Novembre 29th, 2017 Riccardo Fucile

STRETTA FINALE SULLE PARLAMENTARIE: GLI ELETTI PARTIRANNO ALLA PARI CON I VOLTI NUOVI

“Aspettiamo le regole per le candidature, sperando di non apprenderle dal blog. Vorremmo essere informati per tempo”.
Un deputato M5s, quasi al termine del suo primo mandato, attende con ansia insieme a tanti altri parlamentari di conoscere le modalità  di selezione, ovvero come si svolgeranno le cosiddette ‘parlamentarie’: chi potrà  candidarsi, in quanti collegi e in quali.
Ciò che è certo è che il voto spetta agli iscritti al blog, come sempre, e sulla base di questo saranno formate le liste, con possibile deroga sulla doppia candidatura purchè sia nel collegio uninominale e nel listino proporzionale corrispondente.
A stretto giro, forse già  a dicembre, si comincerà .
I deputati e i senatori navigano a vista, mentre i vertici pentastellati, Davide Casaleggio, Beppe Grillo e Luigi Di Maio, sono al lavoro da tempo con la massima attenzione.
Poi le regole verranno sottoposte al consiglio direttivo composto da Vito Crimi, Roberta Lombardi e Giancarlo Cancelleri.
I rumors che arrivano in Transatlantico a Montecitorio dicono che si stia ragionando su possibili deroghe “rese necessarie”, viene spiegato, a causa della nuova legge elettorale che prevede una parte di eletti con il sistema proporzionale e una parte di eletti nei collegi.
La stella polare per i grillini è stata per molto tempo il “no” alle doppie, per qualche partito anche triple, candidature nelle varie circoscrizioni.

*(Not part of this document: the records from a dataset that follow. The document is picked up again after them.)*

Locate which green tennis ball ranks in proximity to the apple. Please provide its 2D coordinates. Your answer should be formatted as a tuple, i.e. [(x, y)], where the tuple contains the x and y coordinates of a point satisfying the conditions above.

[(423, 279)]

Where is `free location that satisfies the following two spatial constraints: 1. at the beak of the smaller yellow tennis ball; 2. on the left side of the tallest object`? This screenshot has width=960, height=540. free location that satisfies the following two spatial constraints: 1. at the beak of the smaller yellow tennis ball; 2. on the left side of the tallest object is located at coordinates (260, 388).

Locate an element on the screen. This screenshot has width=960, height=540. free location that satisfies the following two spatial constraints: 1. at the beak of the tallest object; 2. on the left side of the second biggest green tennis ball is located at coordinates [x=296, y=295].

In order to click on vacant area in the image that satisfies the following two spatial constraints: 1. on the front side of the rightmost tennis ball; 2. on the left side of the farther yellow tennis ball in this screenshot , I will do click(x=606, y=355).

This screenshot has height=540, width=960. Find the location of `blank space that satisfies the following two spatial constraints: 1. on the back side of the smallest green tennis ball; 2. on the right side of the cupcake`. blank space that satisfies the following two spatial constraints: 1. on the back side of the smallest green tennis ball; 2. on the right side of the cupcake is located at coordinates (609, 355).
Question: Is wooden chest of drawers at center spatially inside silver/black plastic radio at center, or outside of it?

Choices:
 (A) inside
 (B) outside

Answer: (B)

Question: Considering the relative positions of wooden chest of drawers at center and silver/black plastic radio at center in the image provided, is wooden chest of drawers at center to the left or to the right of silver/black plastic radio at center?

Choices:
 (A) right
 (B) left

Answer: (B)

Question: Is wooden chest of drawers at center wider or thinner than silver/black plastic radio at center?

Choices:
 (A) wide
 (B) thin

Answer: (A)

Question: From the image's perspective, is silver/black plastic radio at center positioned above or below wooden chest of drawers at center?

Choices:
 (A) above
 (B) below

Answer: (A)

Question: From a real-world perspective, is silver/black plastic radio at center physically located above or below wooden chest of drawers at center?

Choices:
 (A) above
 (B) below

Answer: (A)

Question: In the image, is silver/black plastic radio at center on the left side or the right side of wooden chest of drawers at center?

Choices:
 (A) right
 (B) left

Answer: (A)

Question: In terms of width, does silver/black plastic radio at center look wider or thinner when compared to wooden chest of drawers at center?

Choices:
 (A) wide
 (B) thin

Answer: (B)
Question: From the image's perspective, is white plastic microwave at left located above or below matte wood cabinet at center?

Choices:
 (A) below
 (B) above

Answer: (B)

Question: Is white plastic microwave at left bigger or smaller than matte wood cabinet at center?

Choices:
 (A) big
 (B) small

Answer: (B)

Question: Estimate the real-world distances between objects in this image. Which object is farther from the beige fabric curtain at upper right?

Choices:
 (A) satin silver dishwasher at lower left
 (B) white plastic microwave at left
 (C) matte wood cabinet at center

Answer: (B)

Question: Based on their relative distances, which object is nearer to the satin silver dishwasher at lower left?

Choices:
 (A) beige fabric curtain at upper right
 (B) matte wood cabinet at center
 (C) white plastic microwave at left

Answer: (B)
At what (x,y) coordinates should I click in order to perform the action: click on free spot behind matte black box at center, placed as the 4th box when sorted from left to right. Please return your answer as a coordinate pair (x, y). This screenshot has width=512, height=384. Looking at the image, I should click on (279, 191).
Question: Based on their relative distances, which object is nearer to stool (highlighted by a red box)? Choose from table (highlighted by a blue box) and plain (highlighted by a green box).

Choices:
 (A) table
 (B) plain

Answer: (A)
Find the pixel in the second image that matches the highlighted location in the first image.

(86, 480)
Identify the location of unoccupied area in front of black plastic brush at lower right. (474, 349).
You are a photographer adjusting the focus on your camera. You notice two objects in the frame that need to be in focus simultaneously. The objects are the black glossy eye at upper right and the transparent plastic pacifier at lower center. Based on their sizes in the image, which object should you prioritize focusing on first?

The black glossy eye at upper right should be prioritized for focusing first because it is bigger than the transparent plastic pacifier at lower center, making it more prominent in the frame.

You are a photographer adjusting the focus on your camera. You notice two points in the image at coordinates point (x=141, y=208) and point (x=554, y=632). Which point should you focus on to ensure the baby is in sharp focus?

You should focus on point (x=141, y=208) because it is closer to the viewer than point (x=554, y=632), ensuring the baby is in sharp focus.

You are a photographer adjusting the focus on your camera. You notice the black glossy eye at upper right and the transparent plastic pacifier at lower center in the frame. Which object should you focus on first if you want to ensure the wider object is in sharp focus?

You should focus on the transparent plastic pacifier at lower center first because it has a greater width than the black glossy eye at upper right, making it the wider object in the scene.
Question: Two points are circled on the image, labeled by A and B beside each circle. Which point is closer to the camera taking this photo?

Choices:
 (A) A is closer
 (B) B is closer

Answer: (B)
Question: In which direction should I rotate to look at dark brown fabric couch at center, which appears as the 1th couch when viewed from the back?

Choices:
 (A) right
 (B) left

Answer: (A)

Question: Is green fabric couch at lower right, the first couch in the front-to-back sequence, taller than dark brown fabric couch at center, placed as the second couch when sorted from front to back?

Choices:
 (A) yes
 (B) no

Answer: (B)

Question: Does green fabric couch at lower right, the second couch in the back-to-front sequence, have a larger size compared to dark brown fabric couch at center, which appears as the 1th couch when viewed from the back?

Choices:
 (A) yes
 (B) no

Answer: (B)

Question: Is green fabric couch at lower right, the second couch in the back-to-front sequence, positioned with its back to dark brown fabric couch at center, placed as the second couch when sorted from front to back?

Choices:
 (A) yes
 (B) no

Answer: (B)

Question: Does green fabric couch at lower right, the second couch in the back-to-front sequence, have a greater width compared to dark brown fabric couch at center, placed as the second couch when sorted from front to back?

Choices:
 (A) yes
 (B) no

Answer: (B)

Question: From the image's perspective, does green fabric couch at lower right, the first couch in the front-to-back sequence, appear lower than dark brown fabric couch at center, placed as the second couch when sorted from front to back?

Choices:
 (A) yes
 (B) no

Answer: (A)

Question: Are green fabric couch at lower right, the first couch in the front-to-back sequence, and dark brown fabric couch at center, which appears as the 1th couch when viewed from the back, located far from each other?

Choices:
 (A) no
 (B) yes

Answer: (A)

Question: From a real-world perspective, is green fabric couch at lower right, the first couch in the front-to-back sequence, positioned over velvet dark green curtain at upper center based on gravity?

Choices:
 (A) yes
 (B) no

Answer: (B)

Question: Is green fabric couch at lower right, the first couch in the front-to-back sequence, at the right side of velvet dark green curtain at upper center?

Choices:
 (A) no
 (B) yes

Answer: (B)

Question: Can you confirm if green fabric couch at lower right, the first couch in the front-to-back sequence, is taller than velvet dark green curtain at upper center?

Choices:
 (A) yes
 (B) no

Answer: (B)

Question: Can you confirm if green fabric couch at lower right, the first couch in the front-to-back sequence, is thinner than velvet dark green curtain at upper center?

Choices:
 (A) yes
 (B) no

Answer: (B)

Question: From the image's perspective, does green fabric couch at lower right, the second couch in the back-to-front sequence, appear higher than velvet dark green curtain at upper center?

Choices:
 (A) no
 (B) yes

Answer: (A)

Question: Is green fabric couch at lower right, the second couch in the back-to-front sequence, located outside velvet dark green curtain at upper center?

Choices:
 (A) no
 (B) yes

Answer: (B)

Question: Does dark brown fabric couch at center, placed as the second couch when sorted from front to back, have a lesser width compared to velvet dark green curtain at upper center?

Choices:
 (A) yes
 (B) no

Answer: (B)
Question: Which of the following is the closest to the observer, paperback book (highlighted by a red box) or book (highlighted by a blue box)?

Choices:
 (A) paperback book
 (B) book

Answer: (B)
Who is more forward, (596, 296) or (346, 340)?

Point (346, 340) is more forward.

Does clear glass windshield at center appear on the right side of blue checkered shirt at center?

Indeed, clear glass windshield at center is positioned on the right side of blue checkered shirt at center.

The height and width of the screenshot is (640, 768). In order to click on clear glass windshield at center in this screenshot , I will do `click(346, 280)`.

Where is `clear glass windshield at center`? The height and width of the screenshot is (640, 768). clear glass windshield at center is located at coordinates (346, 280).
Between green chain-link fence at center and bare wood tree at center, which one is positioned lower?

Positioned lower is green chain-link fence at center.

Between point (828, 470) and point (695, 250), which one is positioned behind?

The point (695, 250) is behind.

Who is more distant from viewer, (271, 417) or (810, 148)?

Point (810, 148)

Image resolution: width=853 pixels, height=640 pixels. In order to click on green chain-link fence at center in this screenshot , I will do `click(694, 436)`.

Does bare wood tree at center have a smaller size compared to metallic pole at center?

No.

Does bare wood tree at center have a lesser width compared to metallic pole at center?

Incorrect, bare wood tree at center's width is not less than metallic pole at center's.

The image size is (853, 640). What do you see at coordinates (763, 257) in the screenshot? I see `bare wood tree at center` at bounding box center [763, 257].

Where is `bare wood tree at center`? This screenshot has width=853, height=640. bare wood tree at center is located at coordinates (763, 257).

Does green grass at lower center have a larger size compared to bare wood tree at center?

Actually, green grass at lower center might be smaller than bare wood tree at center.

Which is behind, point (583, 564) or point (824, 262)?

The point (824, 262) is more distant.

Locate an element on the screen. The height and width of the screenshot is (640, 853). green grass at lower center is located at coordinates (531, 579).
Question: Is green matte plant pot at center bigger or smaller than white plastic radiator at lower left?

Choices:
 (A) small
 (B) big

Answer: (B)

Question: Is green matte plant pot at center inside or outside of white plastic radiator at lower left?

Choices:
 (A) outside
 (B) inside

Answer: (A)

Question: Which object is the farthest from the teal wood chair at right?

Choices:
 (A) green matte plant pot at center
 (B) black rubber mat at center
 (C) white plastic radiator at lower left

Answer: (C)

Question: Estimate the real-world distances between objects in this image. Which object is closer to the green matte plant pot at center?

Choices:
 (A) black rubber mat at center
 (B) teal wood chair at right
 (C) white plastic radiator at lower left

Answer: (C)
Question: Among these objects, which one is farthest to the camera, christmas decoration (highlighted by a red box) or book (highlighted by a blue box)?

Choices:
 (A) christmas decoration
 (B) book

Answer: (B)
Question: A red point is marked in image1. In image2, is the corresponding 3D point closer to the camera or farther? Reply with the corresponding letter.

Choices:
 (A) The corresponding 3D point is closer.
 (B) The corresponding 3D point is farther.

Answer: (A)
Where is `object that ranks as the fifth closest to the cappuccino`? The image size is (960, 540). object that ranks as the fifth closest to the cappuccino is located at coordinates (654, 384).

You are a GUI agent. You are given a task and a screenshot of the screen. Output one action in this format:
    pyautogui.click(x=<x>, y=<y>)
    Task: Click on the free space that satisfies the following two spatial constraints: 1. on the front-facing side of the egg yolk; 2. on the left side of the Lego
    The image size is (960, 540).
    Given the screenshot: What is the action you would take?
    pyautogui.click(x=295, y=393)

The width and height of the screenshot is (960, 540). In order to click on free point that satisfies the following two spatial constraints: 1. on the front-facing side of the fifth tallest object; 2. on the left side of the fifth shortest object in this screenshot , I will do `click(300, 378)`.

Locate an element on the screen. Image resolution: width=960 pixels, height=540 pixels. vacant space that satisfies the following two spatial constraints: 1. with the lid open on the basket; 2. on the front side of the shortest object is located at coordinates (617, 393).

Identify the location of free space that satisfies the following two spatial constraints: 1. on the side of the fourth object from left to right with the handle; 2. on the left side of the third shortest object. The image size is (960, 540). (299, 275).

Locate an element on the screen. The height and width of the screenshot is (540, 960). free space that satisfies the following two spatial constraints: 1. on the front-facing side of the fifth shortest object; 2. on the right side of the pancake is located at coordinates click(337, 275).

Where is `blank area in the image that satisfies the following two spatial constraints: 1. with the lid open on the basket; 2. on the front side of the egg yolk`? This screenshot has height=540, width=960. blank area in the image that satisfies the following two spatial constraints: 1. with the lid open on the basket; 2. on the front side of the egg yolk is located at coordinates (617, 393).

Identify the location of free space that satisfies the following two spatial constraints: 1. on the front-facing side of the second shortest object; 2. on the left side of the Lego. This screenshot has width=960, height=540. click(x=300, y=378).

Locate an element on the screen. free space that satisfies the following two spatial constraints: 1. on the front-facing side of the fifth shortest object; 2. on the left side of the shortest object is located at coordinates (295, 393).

Ma adesso, complice il Rosatellum bis, qualcosa è cambiato.
In pratica “il rischio — si ragiona negli uffici pentastellati — è di candidare un nome forte, forse un attuale parlamentare, in un collegio perchè è colui che può prendere più voti. Ma in tanti collegi siamo deboli, soprattutto al Nord, e non è giusto penalizzare il candidato che rischia di restare fuori dal Parlamento”.
Così prende sempre più quota l’ipotesi di consentire, sempre se i voti del blog lo permetteranno, la doppia candidatura. Sia nel collegio sia nel listino proporzionale corrispondente.
Deroga che renderebbe felici molti parlamentari già  molto preoccupati dai volti nuovi con cui dover competere.
Infatti Casaleggio e Grillo sarebbero orientati a indire parlamentarie che non facciano alcuna distinzione tra deputati e senatori uscenti e neo candidati.
Si parte tutti dallo stesso punto. In questo modo, con ‘parlamentarie uguali per tutti’, nessuno è al sicuro. Deputati e senatori uscenti ragionano sul fatto che, nelle piccole province soprattutto, è sufficiente una manciata di voti sul portale per ritagliarsi un possibile posto in lista.
Altro punto fermo, ed è anche su questo che si sta ragionando, è la necessità  di fissare dei paletti che riducano al minimo il rischio di “imbarcare di tutto”, frase pronunciata più volte dallo stesso Grillo quando ha voluto stigmatizzare i tanti cambi di casacca che hanno segnato la prima legislatura grillina.
Difficile che di regole si parli durante l’assemblea congiunta dei parlamentari perchè ad occuparsene ci pensano soltanto i vertici.
Si farà  invece un programma sulla campagna elettorale, che in parallelo al “rally” di Luigi Di Maio prevede una campagna serrata nei collegi, con iniziative per battere il territorio palmo a palmo.

(da “Huffingtonpost”)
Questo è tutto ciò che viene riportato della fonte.